> TASK TO COMPLETE: Starting with the line with "Reading left to right, transcribe" and going on through the line with "Reading left to right, list" in the records below, write those lines out again with "chart" changed to "graph" and nothing else altered. Leave the pictures out.

======

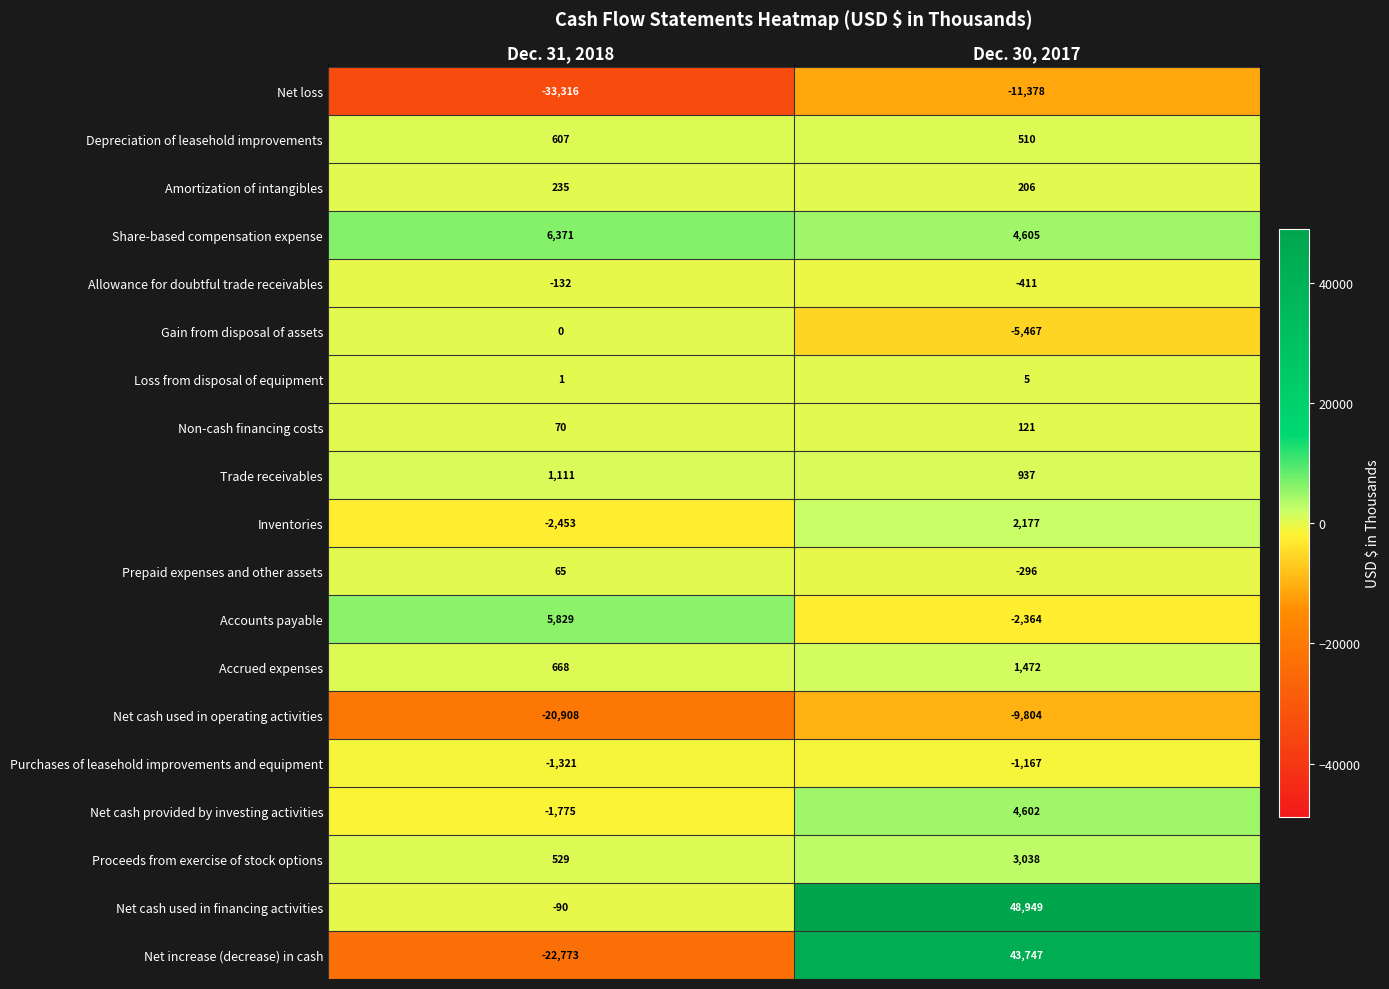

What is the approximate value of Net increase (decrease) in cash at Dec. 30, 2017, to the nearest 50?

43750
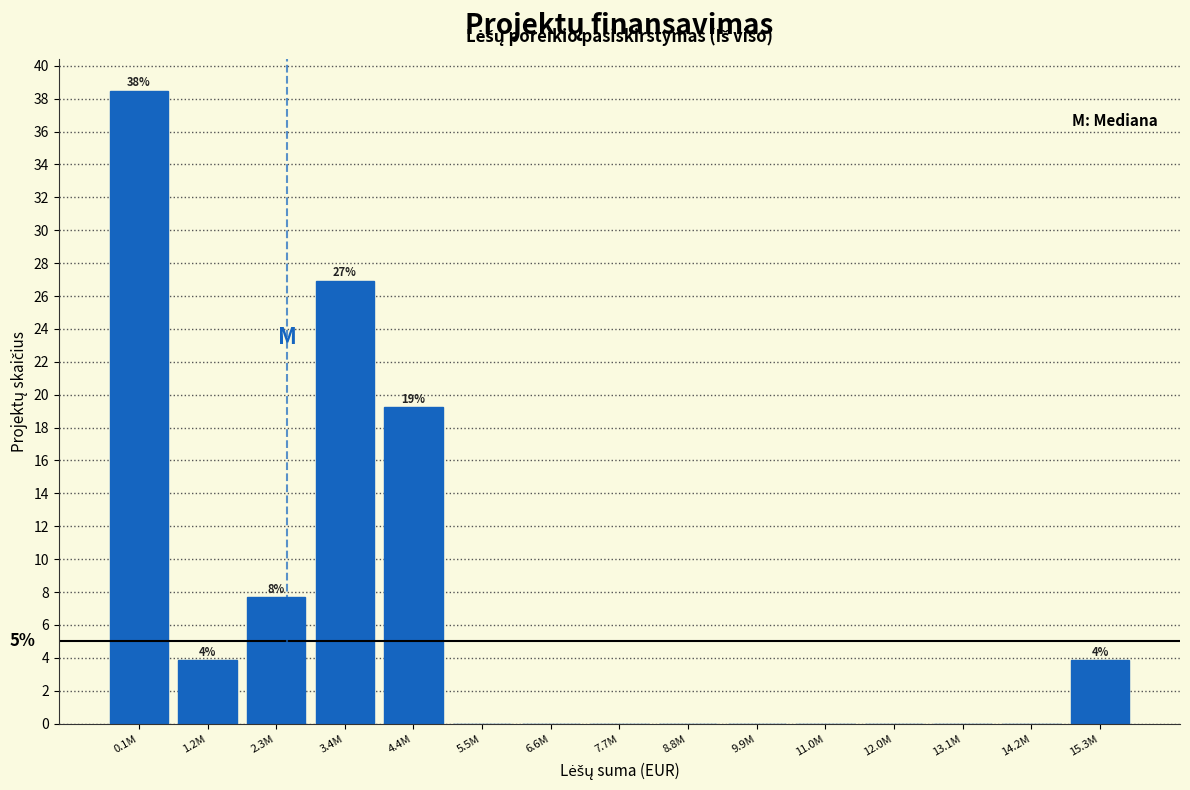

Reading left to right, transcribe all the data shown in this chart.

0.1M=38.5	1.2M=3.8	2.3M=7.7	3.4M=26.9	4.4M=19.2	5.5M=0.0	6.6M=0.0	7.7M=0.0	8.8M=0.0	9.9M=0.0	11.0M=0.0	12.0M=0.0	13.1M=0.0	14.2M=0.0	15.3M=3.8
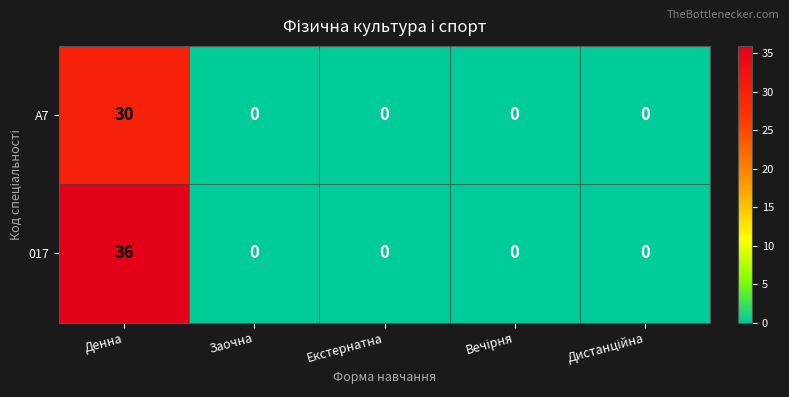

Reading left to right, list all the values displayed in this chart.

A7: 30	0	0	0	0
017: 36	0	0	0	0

======

> RESPONSE TO THE TASK:
Reading left to right, transcribe all the data shown in this graph.

0.1M=38.5	1.2M=3.8	2.3M=7.7	3.4M=26.9	4.4M=19.2	5.5M=0.0	6.6M=0.0	7.7M=0.0	8.8M=0.0	9.9M=0.0	11.0M=0.0	12.0M=0.0	13.1M=0.0	14.2M=0.0	15.3M=3.8

Reading left to right, list all the values displayed in this graph.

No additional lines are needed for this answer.